● **Page excerpt**:

>> Start

For production apps, you should always implement token refresh using the refresh token before expires_in hits zero.
Save the token in a variable, as we will use it in subsequent activities.
Set variable activity
Purpose: for following activities conveniences, save it in a variable.

@activity('GetBearerToken').output.access_token
Step 3: Get SPO site ID via Graph API by use Bearer Token
Sometime your SharePoint / MS 365 administrator may give you SiteID. If you do not have it, you can do this way to get it.
Web activity
purpose: We will first obtain the “site ID,” a key value used for all subsequent API calls.

URL:
@concat('https://graph.microsoft.com/v1.0/sites/'
, pipeline().parameters.pl_par_Tenant_name
,'.sharepoint.com:/sites/'
, pipeline().parameters.pl_par_SPO_site
)
Method: GET
Header:
Authorization
@concat('Bearer ',activity('GetBearerToken').output.access_token)
output segments:
{ ….
“id”: “mainri.sharepoint.com,73751907-6e2b-4228-abcd-3c321f3e00ec,bee66b00-7233-9876-5432-2f0c059ec551″,
….}
from the output, we can see that ID has 3 partitions. the entire 3-part string is the site ID. It is a composite of:
- hostname (e.g.,
mainri.sharepoint.com
) - site collection ID (a GUID)
- site ID (another GUID)

Step 4: Get SPO Full Drivers list via Graph API by use Bearer Token
“Driver” also known as Library.
Web activity
purpose: Since there are multiple Drivers/Libraries in the SPO, now we list out all Drivers/Libraries; find out the one that we are interested in – Finance.

Url:
@concat('https://graph.microsoft.com/v1.0/sites/'
, activity('GetSiteId').output.id
, '/drives')
Method: GET
Header: Authorization: @concat('Bearer ',activity('GetBearerToken').output.access_token)


Step 5: Filter out our interested Library “Finance” via Graph API by use Bearer Token
Filter Activity
Purpose: Find out the Finance’s ID.
Since there are multiple drivers/Libraries in the SPO, we are interested in the “Finance” only

Items:@activity('GetFullDrives').output.value
Condition: @equals(item().name, 'Finance')
Output Segments

Save the DriverID/LibraryID in a variable.
We will use the LibraryID/DriverID in the following activities, so save it for convenience.
Step 6: Use the Bearer Token with the Graph API to retrieve a list of subfolders in the Finance library’s root.
Web Activity
Purpose: Navigate to the ‘Business Request’ folder in the Finance library’s sub-folders and retrieve its ID.

URL:
@concat('https://graph.microsoft.com/v1.0/drives/'
, activity('FilterFinance').output.value[0].id
, '/root/children')
Method: GET
Header: Authorization
@concat('Bearer ',activity('GetBearerToken').output.access_token)
Output segment

Step 7: Find the ‘Business Request’ sub-folder under ‘Finance’.

>> End

● **Written exercise A**:
Answer these questions about the SharePoint Graph API walkthrough:
(i) What other name does it give for a "Driver"?
(ii) What three parts make up the site ID?
(iii) What condition does the Filter activity use?
● **Written exercise B**: In the SharePoint Graph API walkthrough, how would you rewrite the paragraph beginning "from the output, we can see that ID has 3 partitions" in one shorter sentence?
● **Written exercise C**: Carry on the SharePoint Graph API walkthrough after its final Step 7 heading.
The listing comes from a separate source.

● **Extracted data**:
>> Start

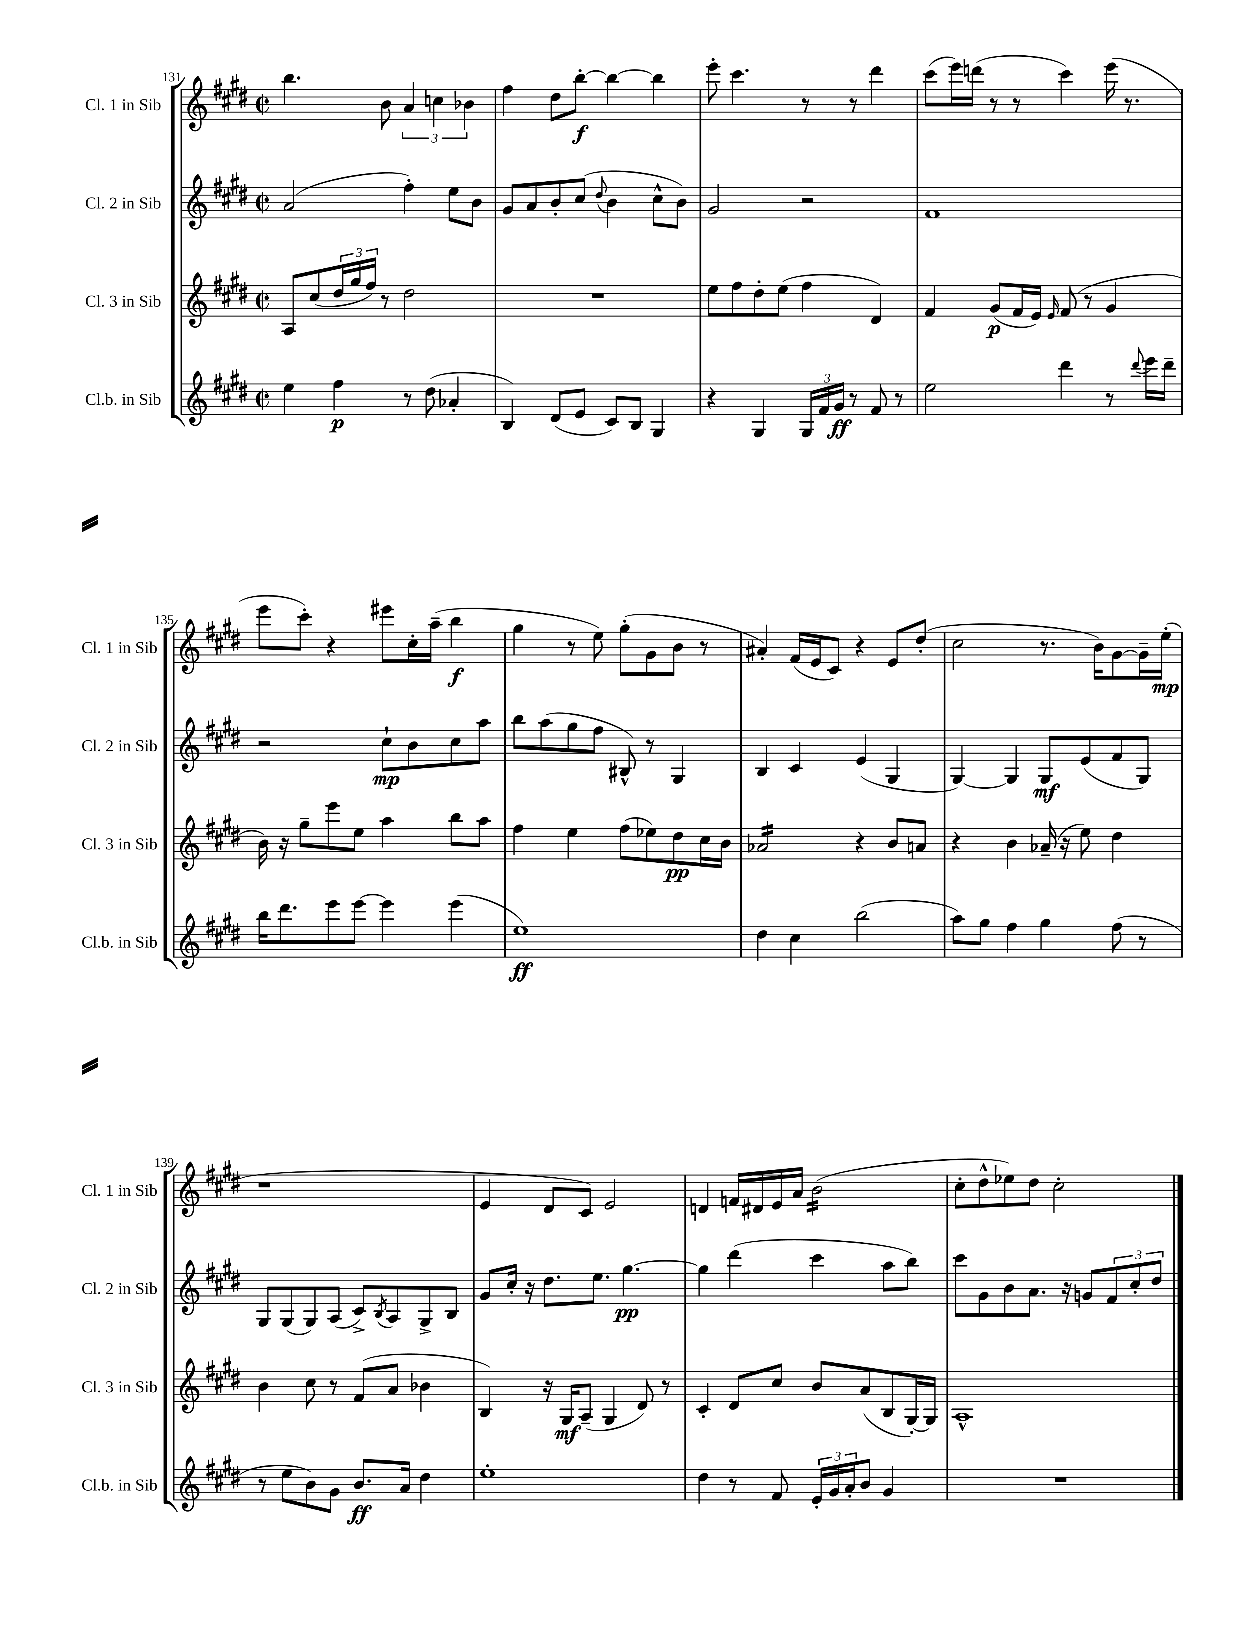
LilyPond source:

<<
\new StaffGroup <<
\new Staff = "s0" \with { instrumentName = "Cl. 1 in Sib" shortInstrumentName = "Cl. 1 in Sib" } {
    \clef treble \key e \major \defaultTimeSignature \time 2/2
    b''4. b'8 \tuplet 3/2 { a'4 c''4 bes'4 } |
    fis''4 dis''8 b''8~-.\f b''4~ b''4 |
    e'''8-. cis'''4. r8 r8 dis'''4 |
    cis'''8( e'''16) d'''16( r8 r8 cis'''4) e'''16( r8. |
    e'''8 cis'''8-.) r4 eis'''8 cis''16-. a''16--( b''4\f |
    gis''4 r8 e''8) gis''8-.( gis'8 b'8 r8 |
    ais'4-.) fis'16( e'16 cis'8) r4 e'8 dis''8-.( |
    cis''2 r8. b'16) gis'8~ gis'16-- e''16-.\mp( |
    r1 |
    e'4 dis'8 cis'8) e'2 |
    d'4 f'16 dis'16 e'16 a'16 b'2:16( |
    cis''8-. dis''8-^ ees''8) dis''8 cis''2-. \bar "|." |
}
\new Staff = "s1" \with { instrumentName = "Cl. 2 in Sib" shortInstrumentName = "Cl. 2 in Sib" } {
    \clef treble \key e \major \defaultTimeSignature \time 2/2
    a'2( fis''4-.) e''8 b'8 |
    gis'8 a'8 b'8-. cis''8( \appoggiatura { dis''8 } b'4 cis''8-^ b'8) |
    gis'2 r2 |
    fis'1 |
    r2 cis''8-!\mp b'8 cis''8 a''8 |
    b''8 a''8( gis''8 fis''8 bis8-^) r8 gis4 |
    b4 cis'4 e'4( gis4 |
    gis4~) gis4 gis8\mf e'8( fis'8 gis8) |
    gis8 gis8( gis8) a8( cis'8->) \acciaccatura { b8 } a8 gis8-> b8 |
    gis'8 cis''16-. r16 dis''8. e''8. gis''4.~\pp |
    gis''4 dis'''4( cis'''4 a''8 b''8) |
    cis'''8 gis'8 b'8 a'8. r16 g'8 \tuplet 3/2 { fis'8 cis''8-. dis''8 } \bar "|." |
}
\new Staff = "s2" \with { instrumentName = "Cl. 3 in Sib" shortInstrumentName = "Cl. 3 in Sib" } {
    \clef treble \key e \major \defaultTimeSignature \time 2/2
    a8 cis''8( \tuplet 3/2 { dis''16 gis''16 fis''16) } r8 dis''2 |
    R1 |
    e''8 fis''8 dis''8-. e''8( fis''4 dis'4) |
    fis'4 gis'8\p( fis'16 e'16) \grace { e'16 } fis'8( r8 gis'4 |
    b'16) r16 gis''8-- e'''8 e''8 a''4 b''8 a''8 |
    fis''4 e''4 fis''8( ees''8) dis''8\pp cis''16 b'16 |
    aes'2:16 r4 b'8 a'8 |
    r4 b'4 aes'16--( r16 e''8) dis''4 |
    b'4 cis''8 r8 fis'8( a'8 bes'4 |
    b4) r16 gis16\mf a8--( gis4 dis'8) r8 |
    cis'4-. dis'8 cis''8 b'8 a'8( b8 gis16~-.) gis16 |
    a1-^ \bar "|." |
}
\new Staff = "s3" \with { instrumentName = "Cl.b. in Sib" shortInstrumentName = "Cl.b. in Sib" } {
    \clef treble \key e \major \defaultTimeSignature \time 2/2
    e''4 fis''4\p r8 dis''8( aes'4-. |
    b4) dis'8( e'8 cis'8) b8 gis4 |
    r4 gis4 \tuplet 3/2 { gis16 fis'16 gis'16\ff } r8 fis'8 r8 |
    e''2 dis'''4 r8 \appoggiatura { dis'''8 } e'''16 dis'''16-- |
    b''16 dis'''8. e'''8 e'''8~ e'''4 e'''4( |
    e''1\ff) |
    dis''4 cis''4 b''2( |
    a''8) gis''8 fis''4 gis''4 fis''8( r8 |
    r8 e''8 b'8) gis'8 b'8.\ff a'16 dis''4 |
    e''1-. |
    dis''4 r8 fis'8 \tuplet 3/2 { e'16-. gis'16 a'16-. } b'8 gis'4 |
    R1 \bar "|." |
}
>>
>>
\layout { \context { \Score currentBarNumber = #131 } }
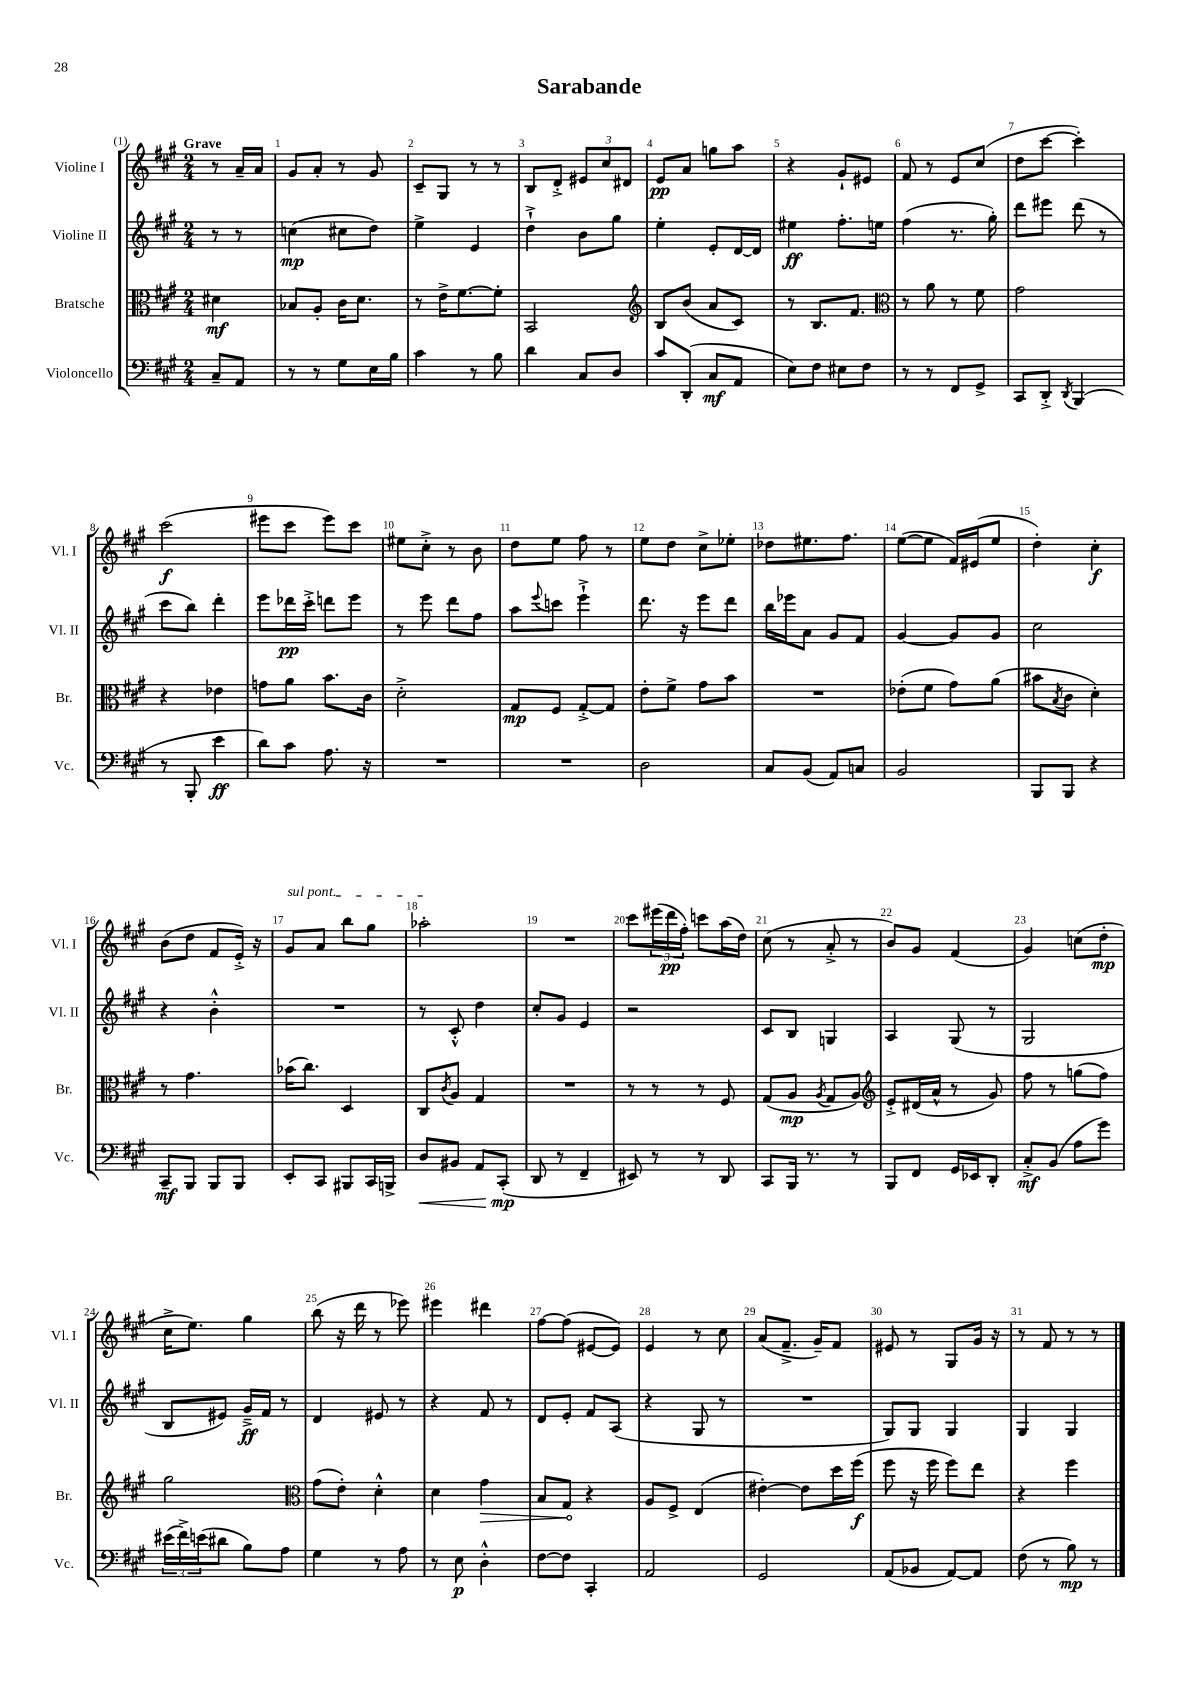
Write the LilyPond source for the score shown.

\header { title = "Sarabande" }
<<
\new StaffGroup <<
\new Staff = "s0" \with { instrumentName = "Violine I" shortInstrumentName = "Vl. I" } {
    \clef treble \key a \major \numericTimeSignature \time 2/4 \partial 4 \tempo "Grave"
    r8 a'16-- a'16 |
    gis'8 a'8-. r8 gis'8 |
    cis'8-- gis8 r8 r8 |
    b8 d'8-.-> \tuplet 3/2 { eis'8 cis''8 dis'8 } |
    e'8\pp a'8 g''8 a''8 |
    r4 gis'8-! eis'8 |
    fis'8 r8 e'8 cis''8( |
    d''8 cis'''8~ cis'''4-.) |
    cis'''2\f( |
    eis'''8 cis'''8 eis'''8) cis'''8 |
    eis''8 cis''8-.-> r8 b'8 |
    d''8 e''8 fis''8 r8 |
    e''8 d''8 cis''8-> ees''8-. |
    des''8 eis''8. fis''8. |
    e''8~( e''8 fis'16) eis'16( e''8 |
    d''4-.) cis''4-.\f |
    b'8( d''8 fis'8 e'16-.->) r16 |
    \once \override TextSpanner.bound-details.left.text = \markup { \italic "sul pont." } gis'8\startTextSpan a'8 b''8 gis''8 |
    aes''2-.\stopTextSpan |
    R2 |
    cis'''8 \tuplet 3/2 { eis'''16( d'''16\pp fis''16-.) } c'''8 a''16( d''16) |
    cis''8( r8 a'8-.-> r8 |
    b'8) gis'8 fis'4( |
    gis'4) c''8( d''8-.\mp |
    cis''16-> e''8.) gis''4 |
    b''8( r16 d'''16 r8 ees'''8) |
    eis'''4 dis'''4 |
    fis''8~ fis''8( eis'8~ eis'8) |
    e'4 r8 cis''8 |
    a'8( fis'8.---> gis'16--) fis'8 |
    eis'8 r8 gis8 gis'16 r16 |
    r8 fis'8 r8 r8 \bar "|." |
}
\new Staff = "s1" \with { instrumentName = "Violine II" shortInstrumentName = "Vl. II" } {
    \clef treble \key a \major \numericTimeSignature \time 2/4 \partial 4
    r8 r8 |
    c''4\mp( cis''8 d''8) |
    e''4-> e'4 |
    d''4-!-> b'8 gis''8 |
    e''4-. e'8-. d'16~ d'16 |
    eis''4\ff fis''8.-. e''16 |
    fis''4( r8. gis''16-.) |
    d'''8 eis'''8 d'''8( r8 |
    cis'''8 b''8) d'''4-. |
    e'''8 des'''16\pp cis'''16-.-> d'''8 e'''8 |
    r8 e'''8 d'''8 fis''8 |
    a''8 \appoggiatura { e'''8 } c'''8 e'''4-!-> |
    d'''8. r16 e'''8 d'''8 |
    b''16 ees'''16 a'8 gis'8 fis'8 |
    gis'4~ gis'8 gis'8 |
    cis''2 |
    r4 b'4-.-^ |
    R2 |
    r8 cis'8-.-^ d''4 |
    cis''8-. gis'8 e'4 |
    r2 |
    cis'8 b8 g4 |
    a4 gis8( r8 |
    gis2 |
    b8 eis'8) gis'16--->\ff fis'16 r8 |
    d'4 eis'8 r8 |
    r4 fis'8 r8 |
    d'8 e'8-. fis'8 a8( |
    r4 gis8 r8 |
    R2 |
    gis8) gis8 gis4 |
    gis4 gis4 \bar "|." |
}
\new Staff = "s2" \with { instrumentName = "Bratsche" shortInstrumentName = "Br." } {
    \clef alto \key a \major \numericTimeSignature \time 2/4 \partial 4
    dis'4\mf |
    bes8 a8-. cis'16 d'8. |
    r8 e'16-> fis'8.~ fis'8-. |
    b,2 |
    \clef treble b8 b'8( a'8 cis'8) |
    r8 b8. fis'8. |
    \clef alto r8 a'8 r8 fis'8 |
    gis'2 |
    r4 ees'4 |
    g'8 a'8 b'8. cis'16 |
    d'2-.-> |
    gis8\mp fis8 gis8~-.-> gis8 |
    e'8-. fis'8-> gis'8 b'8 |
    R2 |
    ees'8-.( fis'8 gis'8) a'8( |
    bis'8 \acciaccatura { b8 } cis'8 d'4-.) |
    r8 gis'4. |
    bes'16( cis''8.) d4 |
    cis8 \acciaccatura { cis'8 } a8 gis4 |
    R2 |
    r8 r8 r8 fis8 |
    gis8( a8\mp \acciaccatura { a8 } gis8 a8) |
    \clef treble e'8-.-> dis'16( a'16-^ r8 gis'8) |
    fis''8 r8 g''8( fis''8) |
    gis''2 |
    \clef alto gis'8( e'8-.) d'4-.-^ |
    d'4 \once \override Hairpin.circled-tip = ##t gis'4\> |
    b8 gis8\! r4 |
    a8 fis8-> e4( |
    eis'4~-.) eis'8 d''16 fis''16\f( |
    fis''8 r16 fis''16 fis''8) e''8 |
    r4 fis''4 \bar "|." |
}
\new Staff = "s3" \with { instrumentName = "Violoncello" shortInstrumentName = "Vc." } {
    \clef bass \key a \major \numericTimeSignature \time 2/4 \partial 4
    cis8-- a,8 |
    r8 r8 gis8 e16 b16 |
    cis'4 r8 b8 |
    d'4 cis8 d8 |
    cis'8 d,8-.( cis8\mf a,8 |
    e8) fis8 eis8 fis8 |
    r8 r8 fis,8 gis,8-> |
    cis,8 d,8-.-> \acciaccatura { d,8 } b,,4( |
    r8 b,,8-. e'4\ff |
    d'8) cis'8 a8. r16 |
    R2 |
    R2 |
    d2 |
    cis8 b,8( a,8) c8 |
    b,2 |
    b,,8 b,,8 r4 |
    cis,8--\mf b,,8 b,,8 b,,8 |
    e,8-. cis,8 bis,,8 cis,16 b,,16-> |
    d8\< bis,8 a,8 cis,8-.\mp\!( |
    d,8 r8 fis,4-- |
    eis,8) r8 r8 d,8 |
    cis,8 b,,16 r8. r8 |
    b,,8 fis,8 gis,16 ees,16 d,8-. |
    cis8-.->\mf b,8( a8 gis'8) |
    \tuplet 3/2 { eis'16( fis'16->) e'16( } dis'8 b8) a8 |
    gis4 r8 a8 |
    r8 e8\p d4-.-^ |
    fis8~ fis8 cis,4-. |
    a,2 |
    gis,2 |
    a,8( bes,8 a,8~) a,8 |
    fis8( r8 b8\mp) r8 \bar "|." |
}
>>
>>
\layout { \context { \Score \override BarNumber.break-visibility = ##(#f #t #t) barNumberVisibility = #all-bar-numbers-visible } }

>> End

● **Task response A**:
(i) Library.
(ii) The hostname (e.g., mainri.sharepoint.com), the site collection ID (a GUID) and the site ID (another GUID).
(iii) @equals(item().name, 'Finance')

● **Task response B**: The site ID is the full three-part string from the output, made up of the hostname (e.g., mainri.sharepoint.com), the site collection ID (a GUID) and the site ID (another GUID).

● **Task response C**:
Filter activity
Purpose: Find out folder “Business Request” ID

Items: @activity('Get_FinanceRoot').output.value
Condition: @equals(item().name, 'Business Requests')
output segments

Step 8: Get “Business Request” child items via Graph API
Check the sub-folders within ‘Business Request’ and identify the one titled ‘AR Aging Report’, as that is our focus
Web Activity
Purpose: Get ‘Business Request’ child items using Graph API.

URL:
@concat('https://graph.microsoft.com/v1.0/drives/'
, activity('FilterFinance').output.value[0].id
, '/items/'
, activity('FilterBusinessRequest').output.value[0].id
, '/children'
)
Method: GET
Header:
Authorization: @concat('Bearer ',activity('GetBearerToken').output.access_token)
output segments

Step 9: Filter out sub-folder “AR Aging Report” from Business Request via Graph API
Filter Activity
Purpose: Maybe, there are multiple child items under this folder. We are interested in the “AR Aging Report” and its ID only.

Items: @activity('GetBusinessRequests_Children').output.value
Condition: @equals(item().name, 'AR Aging Report')
output segment

Step 10: Get “AR Aging Report” child items list
Web Activity
Purpose: We require the folder IDs for the “Current” folder (where colleagues upload files) and the “Archive” folder (for saving processed data), as indicated by the business, to continue.
— “Current” for colleagues uploading files to here
— “Archive” for saving processed files

URL:
@concat('https://graph.microsoft.com/v1.0/drives/'
, activity('FilterFinance').output.value[0].id
, '/items/'
, activity('Filter_AR_Aging_Report').output.value[0].id
, '/children'
)
Method: GET
Header:
Authorization : @concat('Bearer ',activity('GetBearerToken').output.access_token)
output segments


Step 11: Find the ‘Current’ folder under ‘AR Aging Report’
Filter Activity
Purpose: Find out the “Current” folder that saves uploaded files

Items: @activity('Get AR Aging Children').output.value
Condition: @equals(item().name, 'Current')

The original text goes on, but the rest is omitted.